One of the reasons I eventually decided to get a PS4 was because it appeared to be the platform for more interesting ‘smaller’ games. To be honest I expected that Everybody’s Gone To The Rapture would be something I would admire rather than like which is how I felt about Dear Esther, but this turned out to be such a wonderful experience.
It was the beautiful screenshots of a deserted English village that initially drew me and they didn’t disapoint. Nearly everything looks so real that it’s slightly jarring when a road sign font or number plate isn’t quite right but I think I mean that as a compliment. Perhaps because it’s depicting a world I already know it felt so real to me. I didn’t realise the game had started because I was too busy looking at the view.
Calling this a game is where people start to have issues but I don’t really want to explore that; if it’s not a game then what is it? Part of me thinks it would have been nice to maybe have some sort of collectables but a bigger part of me thinks that it would be a distraction. Perhaps upon getting to the end of the story a new mode could have been unlocked with some more gamified elements. The trophies already to this to some extent but they are nearly impossible to discover by accident and even when you know about them the minutes required to wait is excessively long. This is the third game in a row after Life Is Strange and The Last Of Us where I wish there was a reward for sitting on a bench and taking everything in.
I ended up adoring this experience which more than once had a transcendent quality like nothing else (although looking up the definition perhaps that isn’t quite the right word). Perhaps it was obvious that this would appeal to me so much (I am the guy who thinks every game would be better if it didn’t have guns). I was too swept along with the experience to notice if there were problems with the story, I suspect the sci-fi elements could be a considered hokum but it didn’t bother me. I also still don’t know how much of the story I saw or understood but the fact that it made enough sense even though it was told in such a fragmented and out of order only makes me admire the writing even more.
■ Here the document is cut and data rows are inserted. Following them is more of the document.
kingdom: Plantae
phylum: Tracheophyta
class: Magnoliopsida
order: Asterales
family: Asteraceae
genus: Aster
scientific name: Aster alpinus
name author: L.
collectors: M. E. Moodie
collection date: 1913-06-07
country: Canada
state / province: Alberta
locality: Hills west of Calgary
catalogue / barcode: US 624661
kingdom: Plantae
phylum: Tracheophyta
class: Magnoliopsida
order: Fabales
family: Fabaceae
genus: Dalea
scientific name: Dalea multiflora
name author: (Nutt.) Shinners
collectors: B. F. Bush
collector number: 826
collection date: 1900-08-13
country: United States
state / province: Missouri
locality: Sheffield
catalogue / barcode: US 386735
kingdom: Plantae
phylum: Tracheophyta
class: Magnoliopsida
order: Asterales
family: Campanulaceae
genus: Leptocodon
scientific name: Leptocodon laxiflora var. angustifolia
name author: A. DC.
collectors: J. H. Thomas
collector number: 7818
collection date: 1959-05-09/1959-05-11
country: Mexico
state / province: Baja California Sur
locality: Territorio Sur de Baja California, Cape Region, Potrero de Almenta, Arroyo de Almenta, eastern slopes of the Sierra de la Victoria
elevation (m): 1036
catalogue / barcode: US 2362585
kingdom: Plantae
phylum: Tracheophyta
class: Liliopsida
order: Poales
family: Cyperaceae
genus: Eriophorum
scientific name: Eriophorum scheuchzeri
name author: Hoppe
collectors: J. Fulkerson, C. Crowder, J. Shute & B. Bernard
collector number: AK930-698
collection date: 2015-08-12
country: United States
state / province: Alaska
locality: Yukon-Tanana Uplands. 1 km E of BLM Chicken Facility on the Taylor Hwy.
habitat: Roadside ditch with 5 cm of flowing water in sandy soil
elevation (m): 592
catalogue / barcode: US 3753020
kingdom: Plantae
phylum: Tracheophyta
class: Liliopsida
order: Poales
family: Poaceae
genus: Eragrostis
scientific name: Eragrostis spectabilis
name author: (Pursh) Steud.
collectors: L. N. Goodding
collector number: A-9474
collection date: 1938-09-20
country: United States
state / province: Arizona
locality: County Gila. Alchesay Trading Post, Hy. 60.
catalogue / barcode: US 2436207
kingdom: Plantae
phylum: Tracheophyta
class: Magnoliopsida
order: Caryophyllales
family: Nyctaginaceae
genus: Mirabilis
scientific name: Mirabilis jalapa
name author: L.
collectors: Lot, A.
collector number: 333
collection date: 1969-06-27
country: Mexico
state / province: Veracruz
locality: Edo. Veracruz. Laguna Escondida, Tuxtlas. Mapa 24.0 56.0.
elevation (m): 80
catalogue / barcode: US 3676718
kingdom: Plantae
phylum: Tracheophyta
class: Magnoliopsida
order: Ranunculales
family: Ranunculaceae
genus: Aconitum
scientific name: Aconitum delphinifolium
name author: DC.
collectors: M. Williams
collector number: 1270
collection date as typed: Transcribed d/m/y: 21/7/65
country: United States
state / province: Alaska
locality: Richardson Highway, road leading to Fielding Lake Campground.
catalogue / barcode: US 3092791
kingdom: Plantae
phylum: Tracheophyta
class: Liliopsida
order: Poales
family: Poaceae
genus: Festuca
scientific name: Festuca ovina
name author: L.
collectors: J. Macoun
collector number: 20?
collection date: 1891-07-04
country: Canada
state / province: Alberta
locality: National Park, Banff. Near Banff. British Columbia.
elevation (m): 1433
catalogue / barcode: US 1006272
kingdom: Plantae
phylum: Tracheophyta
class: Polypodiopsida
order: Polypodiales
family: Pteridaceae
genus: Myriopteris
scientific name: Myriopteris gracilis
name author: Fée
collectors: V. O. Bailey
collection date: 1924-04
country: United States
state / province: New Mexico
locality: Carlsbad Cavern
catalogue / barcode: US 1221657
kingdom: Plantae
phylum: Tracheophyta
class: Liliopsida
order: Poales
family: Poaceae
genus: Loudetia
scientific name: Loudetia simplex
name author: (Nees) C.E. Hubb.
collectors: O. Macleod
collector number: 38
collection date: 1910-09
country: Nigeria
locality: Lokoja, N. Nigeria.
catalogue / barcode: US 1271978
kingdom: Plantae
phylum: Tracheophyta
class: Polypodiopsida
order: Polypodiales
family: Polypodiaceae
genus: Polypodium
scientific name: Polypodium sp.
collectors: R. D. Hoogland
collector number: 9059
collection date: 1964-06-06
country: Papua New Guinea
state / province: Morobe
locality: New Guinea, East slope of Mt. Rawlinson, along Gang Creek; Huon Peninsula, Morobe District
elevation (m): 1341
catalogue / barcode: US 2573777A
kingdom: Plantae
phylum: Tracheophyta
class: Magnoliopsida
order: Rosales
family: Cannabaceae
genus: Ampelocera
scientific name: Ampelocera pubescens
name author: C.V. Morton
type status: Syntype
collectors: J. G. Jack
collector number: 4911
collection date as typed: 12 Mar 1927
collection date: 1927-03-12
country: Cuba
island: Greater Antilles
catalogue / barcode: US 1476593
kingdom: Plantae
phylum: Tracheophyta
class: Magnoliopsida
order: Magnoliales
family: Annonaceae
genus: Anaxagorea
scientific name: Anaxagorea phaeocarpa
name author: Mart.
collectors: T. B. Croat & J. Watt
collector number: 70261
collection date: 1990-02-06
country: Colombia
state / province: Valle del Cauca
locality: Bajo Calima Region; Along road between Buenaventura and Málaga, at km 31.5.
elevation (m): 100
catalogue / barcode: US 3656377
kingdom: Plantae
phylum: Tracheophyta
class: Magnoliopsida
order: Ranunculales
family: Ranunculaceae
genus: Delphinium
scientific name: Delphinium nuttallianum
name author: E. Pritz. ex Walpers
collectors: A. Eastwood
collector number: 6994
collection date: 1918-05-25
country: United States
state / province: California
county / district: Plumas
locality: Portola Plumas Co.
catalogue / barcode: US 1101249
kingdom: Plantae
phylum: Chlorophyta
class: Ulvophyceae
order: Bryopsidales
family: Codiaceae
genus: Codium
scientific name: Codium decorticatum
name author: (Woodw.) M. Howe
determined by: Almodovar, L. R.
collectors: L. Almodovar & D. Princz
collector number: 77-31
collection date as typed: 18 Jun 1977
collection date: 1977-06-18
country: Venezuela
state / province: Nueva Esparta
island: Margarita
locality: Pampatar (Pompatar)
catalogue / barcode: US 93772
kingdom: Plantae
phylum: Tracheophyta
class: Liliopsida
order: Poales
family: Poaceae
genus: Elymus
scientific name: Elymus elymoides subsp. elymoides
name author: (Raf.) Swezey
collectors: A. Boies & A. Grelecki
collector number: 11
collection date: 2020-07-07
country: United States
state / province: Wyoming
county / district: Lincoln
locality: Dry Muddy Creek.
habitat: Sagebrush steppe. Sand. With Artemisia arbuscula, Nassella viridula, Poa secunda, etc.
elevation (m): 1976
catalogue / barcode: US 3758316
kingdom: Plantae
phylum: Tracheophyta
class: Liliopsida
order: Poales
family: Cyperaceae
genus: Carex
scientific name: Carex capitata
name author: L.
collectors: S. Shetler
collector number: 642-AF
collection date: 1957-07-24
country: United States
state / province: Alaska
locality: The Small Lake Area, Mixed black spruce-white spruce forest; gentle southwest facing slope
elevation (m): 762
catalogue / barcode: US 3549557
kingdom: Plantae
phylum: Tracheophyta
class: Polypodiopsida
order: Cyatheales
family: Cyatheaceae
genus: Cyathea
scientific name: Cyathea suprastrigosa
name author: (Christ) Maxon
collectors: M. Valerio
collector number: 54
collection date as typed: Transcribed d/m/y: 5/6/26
There are issues, the biggest being how stuck I was in the first hour having somehow failed to understand the motion controlled tuning of the lights and then not knowing what to do. Smaller gaming issues like trying to open every locked door feel out of place especially earlier on when it looks like all ajar doors could be opened and all closed ones couldn’t – this is one thing that could ruin the experience for non-gamers. The biggest problem I had is one that seems far too common to all games and that’s a delimitation between chapters. The end of each chapter are the highlights of the game, these are the moments when the game looks and sounds the best and combine into those transcendental experiences but they also lead directly into the next chapter without an opportunity to save. Perhaps this is to encourage you to carry on but I need and want points where I know I can take a break and continue later without breaking the flow.
A final word about the music, this is perhaps the real emotional drive behind the entire experience, it will be interesting to see how it plays away from the game (I bought the soundtrack immediately after I finished playing) if nothing else I suspect it will just bring back memories.